At a Japanese place one night Pat persuaded her to try sushi.

“What is it?” she asked, looking at the hump of rice with an orange slice of something on top.

“It is salmon and rice, and that is wasabi, a kind of grated horseradish. It’s hot.”

She ate it, and the texture of the salmon startled her. “It’s not cooked!”

“It’s not supposed to be cooked.”

“It’s raw! Raw fish! I ate it.” Her stomach heaved but she kept it down and even ate another. A day later she remembered Bonita describing Shaina putting raw trout on some Minute rice. Was it possible that her mother had heard somewhere about sushi and decided to try it—Wyoming style? Was it possible her mother had been exhibiting not craziness but curiosity about the outside world? She told Pat and Marnie about it and they decided that was it—curiosity and longing for the exotic.

 

As the tsunami of reading material, lectures, slides, videos, X-rays, computer tutorials on anatomy, diseases, trauma, physiology, obstetrics, pediatrics, shock and a bewildering vocabulary of medical terms swept over the group, Dakotah did not think she would pass the EMT Basic Registry Exam.
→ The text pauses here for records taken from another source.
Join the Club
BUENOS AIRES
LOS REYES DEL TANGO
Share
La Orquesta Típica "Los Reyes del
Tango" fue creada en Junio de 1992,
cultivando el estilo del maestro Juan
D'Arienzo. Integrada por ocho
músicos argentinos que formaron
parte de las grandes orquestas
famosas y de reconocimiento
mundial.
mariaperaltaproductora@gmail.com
And even if she did, then came primary care training and the horror courses in chemical, explosive and radiation injuries.
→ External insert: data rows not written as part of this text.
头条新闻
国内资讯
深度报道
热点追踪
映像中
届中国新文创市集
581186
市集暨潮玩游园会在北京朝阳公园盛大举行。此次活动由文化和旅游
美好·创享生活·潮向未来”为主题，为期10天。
“I will never get to Whiskey level,” she said calmly to Pat, thinking of needle chest compression and clearing airways, both of which she dreaded.
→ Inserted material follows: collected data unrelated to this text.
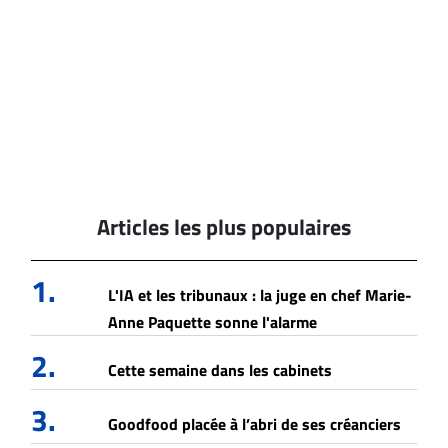
Articles les plus populaires
1.
L'IA et les tribunaux : la juge en chef Marie-
Anne Paquette sonne l'alarme
2.
Cette semaine dans les cabinets
3.
Goodfood placée à l’abri de ses créanciers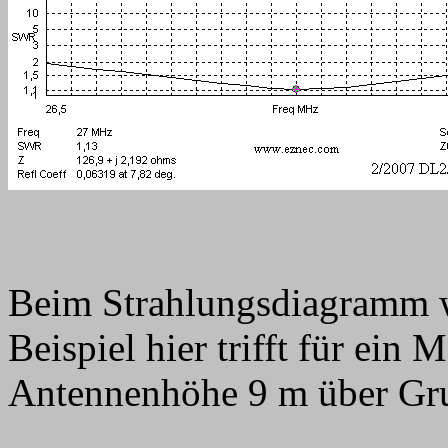
Beim Strahlungsdiagramm wi
Beispiel hier trifft für ein
Antennenhöhe 9 m über Gr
“Come on. You’ll make it,” said Pat, who aced every test. “Those are situational exercises, which makes it real interesting.” Dakotah passed the EMT test, but at the bottom of the class. Marnie flat-out failed.

“Suggest you think about changin to military police,” said the squinty-eyed, spotted-banana-skin instructor to Dakotah. “Medicine is not your thing. I know I’d sure hate to be lyin there with my guts hangin out and here comes old rough-hand Dakotah tryin to remember what to do.”

 

Pat went to Fort Drum in New York for training at the medical simulation center, where darkness, explosions and smoke mimicked realistic battlefield situations. She sent Marnie and Dakotah a letter describing Private Hunk, a computerized patient-simulation mannequin who could bleed, breathe, even talk a little. He was complete in the last detail, constructed for countless intubations, tracheotomies, catheterizations. He suffered sucking chest wounds, hideous traumas. He bled and moaned for help and on occasion shrieked an inhuman birdcall like a falcon. He was hot or cold, at the instructor’s wish, could run a fever or suffer severe hypothermia.

“He’s got a cute little dick. I’m in love with him,” wrote Pat. Dakotah answered the letter, but they never heard from Pat again.